Posted by angelfyre_bubi at 11:51 AM | criticize please

October 13th, 2006

ew i'm turning 19

i really don't feel like it.. well, maybe because its 3 days away. but still. shouldn't i be excited or something? shouldn't i feel anxious? ... i don't. bleehh.hmmmmmmmmmmmmmmmmmmmmmmmm
Posted by angelfyre_bubi at 07:15 PM | criticize please

nonononononononono!!!!!!!!!!

i can't be doing this AGAIN.. this is too soon, not to mention, too hard. I can't attach myself to something intangible. My mind is getting crazy again, i can't do this- i have to stop it RIGHT NOW.

 

nononononononononononononononononononononono

 

i think raf's craziness may have rubbed off on me when we were talking.

this is definitely gonna rob me of my weekend.

 

i may be bipolar. and need meds. gimmemedsmedsmedsmeds....

HA! no one has touched my honeycomb. yahoo

 

 

GAWD!!!! I'M GETTING CRAZY OVER HERE!! 

Posted by angelfyre_bubi at 07:28 PM | criticize please

October 14th, 2006

this confirms it

i have evidences to prove that i am bipolar...

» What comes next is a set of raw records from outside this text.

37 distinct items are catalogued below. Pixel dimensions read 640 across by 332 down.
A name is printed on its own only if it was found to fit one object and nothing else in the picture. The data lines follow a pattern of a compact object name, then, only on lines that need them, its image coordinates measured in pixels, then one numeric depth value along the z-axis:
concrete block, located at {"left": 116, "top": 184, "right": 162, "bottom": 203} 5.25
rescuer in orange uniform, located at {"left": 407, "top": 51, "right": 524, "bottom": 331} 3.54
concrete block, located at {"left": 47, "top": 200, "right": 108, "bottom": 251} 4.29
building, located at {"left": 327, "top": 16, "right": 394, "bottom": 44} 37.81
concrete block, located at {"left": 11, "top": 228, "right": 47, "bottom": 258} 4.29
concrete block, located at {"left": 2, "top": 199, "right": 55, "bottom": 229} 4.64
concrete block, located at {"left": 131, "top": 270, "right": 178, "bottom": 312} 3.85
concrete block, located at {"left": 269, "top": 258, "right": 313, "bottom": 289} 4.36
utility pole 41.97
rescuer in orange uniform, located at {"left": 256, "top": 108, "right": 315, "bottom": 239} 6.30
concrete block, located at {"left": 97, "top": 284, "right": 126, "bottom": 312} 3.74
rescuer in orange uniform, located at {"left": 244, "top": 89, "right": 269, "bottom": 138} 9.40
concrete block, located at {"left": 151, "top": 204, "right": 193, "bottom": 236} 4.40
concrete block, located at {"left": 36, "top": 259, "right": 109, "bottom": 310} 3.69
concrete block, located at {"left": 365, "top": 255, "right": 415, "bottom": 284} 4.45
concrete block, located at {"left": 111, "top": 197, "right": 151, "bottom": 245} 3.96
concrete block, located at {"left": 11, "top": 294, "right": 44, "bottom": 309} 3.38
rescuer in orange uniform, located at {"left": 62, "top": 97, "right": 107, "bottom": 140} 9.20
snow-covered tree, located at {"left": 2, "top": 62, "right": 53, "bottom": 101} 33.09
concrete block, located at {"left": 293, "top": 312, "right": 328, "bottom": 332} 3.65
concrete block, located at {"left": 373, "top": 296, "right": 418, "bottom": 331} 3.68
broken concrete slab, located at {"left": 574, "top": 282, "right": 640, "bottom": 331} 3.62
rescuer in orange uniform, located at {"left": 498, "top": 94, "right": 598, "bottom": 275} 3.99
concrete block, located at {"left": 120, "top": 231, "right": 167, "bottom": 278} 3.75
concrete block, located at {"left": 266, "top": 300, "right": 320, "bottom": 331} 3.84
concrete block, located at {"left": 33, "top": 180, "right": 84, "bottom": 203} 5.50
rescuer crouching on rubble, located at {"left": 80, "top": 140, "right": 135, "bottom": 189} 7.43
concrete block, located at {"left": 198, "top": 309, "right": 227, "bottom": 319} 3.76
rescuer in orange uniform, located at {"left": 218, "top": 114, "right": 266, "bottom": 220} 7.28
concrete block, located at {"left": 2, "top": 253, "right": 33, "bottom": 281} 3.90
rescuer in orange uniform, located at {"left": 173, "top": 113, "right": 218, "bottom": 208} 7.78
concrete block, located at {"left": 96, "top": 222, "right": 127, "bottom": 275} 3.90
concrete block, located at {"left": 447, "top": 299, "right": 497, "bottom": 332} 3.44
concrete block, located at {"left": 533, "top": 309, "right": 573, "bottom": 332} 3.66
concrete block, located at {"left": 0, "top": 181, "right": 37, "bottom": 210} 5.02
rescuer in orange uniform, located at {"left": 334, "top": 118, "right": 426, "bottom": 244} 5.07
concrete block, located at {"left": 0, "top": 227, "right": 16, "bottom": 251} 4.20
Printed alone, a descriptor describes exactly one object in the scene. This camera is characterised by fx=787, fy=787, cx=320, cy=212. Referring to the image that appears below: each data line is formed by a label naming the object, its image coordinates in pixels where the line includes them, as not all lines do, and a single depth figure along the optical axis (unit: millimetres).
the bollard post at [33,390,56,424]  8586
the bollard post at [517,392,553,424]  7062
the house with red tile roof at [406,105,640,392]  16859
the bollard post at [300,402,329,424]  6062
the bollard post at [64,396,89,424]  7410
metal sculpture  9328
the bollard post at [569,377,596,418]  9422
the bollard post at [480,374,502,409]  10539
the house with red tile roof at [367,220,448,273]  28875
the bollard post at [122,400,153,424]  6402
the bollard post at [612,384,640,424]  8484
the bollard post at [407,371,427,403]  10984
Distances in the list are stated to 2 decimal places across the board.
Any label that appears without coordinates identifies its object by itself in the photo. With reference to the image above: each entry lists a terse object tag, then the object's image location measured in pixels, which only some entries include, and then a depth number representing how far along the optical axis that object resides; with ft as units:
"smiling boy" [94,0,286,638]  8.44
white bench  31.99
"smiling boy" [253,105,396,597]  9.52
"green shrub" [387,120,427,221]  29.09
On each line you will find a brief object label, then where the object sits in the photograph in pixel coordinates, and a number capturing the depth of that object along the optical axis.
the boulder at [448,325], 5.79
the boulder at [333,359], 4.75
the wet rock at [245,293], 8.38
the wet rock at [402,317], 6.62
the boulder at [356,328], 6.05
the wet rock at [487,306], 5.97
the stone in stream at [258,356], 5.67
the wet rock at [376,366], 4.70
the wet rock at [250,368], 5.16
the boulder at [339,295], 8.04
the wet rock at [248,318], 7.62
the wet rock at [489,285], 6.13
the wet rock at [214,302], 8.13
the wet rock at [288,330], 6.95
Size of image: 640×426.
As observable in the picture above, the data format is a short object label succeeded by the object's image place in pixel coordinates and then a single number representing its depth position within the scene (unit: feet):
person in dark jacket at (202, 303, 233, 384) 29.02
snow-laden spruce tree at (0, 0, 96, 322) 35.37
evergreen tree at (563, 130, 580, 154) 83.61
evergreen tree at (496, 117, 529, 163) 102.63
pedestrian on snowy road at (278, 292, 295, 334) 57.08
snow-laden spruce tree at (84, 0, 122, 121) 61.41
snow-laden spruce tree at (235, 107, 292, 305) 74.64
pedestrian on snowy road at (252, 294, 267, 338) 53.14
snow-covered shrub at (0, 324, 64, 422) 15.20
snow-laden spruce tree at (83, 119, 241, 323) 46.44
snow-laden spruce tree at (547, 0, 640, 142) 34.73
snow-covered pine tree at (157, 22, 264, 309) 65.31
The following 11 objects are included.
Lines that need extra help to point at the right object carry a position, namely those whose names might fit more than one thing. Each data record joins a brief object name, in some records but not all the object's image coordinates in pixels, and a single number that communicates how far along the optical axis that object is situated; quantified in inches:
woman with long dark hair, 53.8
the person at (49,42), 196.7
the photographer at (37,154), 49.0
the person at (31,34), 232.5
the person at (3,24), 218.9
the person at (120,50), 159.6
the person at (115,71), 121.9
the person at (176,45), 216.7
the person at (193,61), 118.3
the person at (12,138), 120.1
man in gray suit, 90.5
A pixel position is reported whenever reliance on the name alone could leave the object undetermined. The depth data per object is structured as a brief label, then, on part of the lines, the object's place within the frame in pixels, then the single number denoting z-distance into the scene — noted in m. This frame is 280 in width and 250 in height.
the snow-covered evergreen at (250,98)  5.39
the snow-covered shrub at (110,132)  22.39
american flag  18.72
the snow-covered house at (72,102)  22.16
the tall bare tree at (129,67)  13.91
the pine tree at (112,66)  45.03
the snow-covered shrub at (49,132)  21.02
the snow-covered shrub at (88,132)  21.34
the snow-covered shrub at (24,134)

in the morning i was drifting,

the afternoon, i was giddy,

later after that i was anxious and sad,

and now i'm ecstatic with happiness... i'm so elated. i love my friends sooooooo much.

They surprised me and kim for our birthday!!!! i love them!!!

Posted by angelfyre_bubi at 12:33 AM | criticize please

October 15th, 2006

a

i think i'm just sobering up from krishas party thing

and i drove home!

grabe. i'm okidokidokidoki. didn't stay long because the party was getting too.. uhm.. i dunno.. too many people were coming in, i don't think i would've enjoyed if i stayed longer.

krishas st. scho friends are sooo funny! ahhaha

 

lalala

good thing i didn't have a boy to drunk call/text..

but somehow i want one..??

that freaking alize gets me every single time

ew, i'm turning 19.

Posted by angelfyre_bubi at 12:09 AM | criticize please

October 23rd, 2006

WHOA

Okay, I haven't been this busy in sooo sooo sooo long.. but i love it! the magazine and midterms are actually keepng me sane! If it wasn't for that, id be all up in the internet typing novel-like blogs. I have sooo many things to say but I don't know where to start! plus i don't really want to here since i'm in a public place :D hahahah basta... some other time :D its all been good!!